Collected data
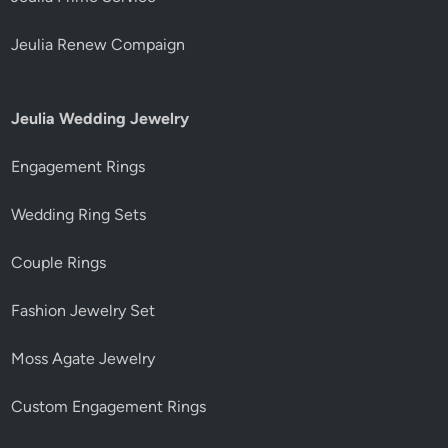
Jeulia Renew Compaign
Jeulia Wedding Jewelry
Engagement Rings
Wedding Ring Sets
Couple Rings
Fashion Jewelry Set
Moss Agate Jewelry
Custom Engagement Rings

Your assignment
How many of the lines in the records include the string "Jewelry"? Reply with the number alone.

Result
3